TEXT SHOWN: Begin

Wish Me Luck is an installation which consists of red strings tangled into a web or nest shape attached to the corners and ceiling of the gallery. On the floor, connected to the strings are gourd-like shaped structures. Each “gourd” has a hole on its bottom that tinged with red glaze. At first glance, I read the messily knotted threads as a three-dimensional tongue twister. As the title suggests, I wish the artist luck as I imagine her fastidiously untying the knots while trying to make sense of a chaotic system. Wish Me Luck is also autobiographical and attests to the artist’s struggle with the limited meanings of words that inform her identity.2 In recent years, Xu gave birth to her first child. Xu knows best the added complications of titles like “Mother” to her own singular identity. The gourds, a symbol for Xu herself, lie in close proximity to the tangled web. The gourds and the strings connect to one another and complicate how they are understood in relation to each other; similar to the way a family’s relationship alters one’s personal identity depending on perspective.

Perspective plays an important role in all interpretation, especially in the context of language or identity. This is expressed in the shadow pieces, entitled Immortality, which are also autobiographical. Xu used her husband’s and her own shadow as silhouettes for the piece. Comprised of two sets of shadows, each set is made up of a pair of silhouettes that are filled in with either flat flower shaped discs, or impressions
of the artist’s palm and/or fingerprints. Placed on the floor the shadows mimic the look of one’s shadow as the sun sets – long and distorted. Immortality is the one piece in this exhibition that supersedes the restrictions of language. Like After Henri Michaux, Xu has create
many small components to produce a larger piece. She makes juxtapositions between the limitations of language and the body, and the relationship between the porcelain pieces and the shadow shape they are confined within. The small porcelain pieces are restricted to the confines of the shadow, intimating that language cannot surpass the bodies’ limitations. However, by using her own fingerprints and palm prints, Xu reminds us that our bodies are unique to us. They are as individual as the hands used to create this work. Our bodies offer an understanding and give voice to a world that cannot be confined to spoken or written language.

TEXT SHOWN: End
PROVIDED RECORDS: Begin

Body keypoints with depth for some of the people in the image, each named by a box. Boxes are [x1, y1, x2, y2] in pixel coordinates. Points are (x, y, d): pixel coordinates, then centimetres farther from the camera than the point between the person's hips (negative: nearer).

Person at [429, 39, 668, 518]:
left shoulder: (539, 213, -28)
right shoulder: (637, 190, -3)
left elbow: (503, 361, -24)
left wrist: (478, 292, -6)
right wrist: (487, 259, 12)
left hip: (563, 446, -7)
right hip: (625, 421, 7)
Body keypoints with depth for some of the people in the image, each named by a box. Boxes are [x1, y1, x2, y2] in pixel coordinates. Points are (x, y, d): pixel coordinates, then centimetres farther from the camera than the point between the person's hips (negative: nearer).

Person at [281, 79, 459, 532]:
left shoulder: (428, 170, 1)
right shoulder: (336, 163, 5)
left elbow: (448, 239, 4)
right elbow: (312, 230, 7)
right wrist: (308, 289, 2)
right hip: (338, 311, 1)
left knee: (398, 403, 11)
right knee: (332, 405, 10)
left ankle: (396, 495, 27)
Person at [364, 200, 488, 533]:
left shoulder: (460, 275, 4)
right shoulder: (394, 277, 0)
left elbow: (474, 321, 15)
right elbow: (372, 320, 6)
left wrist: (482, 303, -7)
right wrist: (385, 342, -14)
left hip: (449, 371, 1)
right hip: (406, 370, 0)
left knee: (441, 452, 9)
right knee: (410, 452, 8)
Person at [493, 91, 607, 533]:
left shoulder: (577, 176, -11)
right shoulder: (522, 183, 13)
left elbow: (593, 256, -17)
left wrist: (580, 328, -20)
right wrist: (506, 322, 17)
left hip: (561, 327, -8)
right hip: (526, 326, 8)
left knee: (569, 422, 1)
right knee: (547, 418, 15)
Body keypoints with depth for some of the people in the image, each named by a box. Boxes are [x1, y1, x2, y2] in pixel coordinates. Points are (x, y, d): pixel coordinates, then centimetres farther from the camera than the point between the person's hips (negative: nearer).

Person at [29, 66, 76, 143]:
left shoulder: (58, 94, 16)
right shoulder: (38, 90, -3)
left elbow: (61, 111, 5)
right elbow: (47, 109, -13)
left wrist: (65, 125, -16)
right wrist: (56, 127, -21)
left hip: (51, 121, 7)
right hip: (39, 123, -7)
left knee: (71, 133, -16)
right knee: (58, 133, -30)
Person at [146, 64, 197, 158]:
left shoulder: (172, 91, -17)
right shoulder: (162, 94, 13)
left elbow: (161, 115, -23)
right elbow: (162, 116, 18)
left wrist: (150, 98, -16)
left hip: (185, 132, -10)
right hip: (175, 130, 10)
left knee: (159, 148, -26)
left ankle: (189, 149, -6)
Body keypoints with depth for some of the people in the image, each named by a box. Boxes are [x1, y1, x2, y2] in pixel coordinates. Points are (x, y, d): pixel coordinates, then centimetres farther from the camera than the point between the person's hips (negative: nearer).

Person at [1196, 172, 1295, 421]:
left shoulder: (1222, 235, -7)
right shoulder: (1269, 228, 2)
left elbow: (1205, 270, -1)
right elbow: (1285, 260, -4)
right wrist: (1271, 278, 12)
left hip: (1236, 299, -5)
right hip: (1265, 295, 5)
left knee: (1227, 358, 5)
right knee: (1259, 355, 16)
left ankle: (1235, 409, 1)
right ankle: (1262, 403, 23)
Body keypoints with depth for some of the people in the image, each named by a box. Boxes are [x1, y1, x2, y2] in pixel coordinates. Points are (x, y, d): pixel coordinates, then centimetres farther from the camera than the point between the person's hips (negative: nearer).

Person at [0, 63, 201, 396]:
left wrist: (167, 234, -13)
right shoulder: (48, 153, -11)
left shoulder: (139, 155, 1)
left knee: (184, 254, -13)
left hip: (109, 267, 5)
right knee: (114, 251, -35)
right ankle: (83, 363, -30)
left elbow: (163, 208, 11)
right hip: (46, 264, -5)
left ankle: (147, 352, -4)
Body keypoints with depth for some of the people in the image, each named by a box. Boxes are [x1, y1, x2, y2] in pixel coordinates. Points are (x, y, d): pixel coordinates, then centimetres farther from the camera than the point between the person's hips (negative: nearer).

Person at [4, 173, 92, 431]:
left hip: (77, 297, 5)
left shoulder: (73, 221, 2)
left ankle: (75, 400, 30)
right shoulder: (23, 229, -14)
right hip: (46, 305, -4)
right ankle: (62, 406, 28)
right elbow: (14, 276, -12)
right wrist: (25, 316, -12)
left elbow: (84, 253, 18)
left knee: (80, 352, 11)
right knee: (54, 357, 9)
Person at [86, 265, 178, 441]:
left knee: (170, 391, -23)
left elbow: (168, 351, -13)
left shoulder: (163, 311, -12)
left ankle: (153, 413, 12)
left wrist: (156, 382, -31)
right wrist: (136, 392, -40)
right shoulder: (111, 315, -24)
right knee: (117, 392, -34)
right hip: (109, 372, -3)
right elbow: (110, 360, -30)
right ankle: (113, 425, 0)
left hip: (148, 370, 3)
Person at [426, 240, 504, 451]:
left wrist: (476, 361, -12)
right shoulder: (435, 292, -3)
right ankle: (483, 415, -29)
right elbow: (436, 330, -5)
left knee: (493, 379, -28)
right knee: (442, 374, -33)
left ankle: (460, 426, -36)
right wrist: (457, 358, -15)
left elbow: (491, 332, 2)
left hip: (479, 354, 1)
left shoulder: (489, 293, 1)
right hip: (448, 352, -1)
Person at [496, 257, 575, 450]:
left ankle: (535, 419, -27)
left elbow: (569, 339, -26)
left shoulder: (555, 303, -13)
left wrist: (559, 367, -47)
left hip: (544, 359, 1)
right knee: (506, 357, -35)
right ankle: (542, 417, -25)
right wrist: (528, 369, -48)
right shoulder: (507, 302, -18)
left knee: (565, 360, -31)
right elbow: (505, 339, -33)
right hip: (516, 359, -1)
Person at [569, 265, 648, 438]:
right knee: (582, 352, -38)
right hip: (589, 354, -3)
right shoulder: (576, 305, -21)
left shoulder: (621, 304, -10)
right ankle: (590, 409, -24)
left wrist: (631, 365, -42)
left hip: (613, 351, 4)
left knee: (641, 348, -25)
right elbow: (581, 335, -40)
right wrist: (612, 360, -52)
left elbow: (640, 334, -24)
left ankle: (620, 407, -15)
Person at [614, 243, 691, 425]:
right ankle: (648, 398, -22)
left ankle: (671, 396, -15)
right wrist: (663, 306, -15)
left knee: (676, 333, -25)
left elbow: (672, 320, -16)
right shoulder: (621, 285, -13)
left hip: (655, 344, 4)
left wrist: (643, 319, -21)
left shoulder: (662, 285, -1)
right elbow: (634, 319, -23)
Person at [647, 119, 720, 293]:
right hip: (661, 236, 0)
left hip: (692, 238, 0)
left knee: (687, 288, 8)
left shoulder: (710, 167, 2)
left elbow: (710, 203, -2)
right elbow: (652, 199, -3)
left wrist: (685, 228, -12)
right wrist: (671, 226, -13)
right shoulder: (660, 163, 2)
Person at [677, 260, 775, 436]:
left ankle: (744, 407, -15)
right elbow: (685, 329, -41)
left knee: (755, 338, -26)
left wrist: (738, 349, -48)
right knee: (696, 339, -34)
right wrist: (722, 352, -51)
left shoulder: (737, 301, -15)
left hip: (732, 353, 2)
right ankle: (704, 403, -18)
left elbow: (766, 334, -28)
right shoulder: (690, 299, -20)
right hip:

PROVIDED RECORDS: End

## COMPLETE THE FOLLOWING
(a) Say whether each statement agrees with the text about Xu's works, answering yes or no and quoting the words that decide it: (i) In Wish Me Luck, the red strings are attached to the corners and ceiling of the gallery. (ii) Immortality uses only the artist's own shadow. (iii) The shadows in Immortality are placed on the floor.
(b) Extend the text about Xu's works past its last sentence with a short passage in the same voice.

## SOLVED PROBLEMS
(a)
(i) Yes: "red strings tangled into a web or nest shape attached to the corners and ceiling of the gallery"
(ii) No: "Xu used her husband’s and her own shadow as silhouettes for the piece."
(iii) Yes: "Placed on the floor the shadows mimic the look of one’s shadow as the sun sets"

(b)
This is the ultimate conclusion for Xu, who sees our bodies as being intrinsically linked to the experiences that make us into the individuals we are. In Xu’s Utility/Object Reflections, a cup is no longer just a cup; things are not always what they seem. Rather elements, such as drinking vessels, when added to abstract apparatuses convey the idea that a cup is much more than just a form for holding liquid. It can express ideas, emotions, and language simply because of our bodies’ relationship to that object. Through our senses, we are able to comprehend matter in a way that cannot be expressed by any other means. Thus what could be construed as a mere object, like a pillow, becomes, for Xu, an alternative way to better understand our bodies in their environment and vice versa. We bestow objects with meaning but these objects also provide meaning and otherwise inexplicable understanding to our experiences and lives.

Exhibiton Catalogue - Amber Anderson, 2008

1 Information in an e-mail to the author, from George Mamby, July, 2008.

2 Interview with the Artist, Lin Xu, 2008.